In this work, we present a general approach to render a modular static analysis for highly dynamic programs incremental, by exploiting dependencies between intermediate analysis results. Modular analyses divide a program in interdependent parts that are analysed in isolation. The dependencies between these parts stem, for example, from the use of shared variables within the program. Our incrementalisation approach leverages the modularity of the analysis together with the dependencies that it reifies to compute and bound the impact of changes. This way, only the affected parts of the result need to be reanalysed, and unnecessary recomputations are avoided.

We apply our approach to both a function-modular and a thread-modular analysis and evaluate it by comparing an incremental update of an existing result to a full reanalysis. We find reductions of the analysis time from 6% to 99% on 14 out of 16 benchmark programs, and on most programs the impact on precision is limited. On 7 of the programs, reanalysis time is reduced by more than 75%, showing that our approach results in fast incremental updates.

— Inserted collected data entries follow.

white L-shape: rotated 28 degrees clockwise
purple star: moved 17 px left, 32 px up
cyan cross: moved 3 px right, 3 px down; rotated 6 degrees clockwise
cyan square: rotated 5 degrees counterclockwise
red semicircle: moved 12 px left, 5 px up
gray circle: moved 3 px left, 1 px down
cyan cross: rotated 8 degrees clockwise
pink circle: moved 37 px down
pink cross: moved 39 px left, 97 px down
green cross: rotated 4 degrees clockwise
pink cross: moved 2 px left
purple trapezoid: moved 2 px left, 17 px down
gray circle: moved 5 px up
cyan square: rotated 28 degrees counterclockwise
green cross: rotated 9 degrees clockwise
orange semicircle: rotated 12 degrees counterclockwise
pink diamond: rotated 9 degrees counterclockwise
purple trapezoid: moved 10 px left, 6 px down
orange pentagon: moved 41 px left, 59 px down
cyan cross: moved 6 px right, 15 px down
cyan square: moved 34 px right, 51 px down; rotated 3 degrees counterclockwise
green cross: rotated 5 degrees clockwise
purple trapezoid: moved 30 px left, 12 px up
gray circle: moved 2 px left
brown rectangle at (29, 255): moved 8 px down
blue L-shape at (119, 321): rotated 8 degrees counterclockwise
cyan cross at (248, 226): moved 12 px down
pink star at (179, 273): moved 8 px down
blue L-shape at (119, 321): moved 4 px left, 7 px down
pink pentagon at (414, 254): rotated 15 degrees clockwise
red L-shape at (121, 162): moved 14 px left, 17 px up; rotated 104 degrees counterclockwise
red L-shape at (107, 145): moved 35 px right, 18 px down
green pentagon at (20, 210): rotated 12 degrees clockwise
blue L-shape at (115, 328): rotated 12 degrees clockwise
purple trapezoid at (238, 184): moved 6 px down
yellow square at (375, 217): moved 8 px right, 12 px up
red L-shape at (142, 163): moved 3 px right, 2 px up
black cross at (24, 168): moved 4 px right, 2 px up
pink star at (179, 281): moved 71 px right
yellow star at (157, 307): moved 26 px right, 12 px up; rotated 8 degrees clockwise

Van Es, N., Van der Plas, J., Stiévenart, Q., & De Roover, C. (2020). MAF: A Framework for Modular Static Analysis of Higher-Order Languages. In Proceedings of the 20th IEEE International Working Conference on Source Code Analysis and Manipulation (SCAM 2020) (pp. 37-42). IEEE. https://doi.org/10.1109/SCAM51674.2020.00009

A modular static analysis decomposes a program’s analysis into analyses of its parts, or components. An inter-component analysis instructs an intra-component analysis to analyse each component independently of the others. Additional analyses are scheduled for newly discovered components, and for dependent components that need to account for newly discovered component information. Modular static analyses are scalable, can be tuned to a high precision, and support the analysis of programs that are highly dynamic, featuring e.g., higher-order functions or dynamically allocated processes.

In this paper, we present the engineering aspects of MAF, a static analysis framework for implementing modular analyses for higher-order languages. For any such modular analysis, the framework provides a reusable inter-component analysis and it suffices to implement its intra-component analysis. The intra-component analysis can be composed from several interdependent and reusable Scala traits. This design facilitates changing the analysed language, as well as the analysis precision with minimal effort. We illustrate the use of MAF through its instantiation for several different analyses of Scheme programs.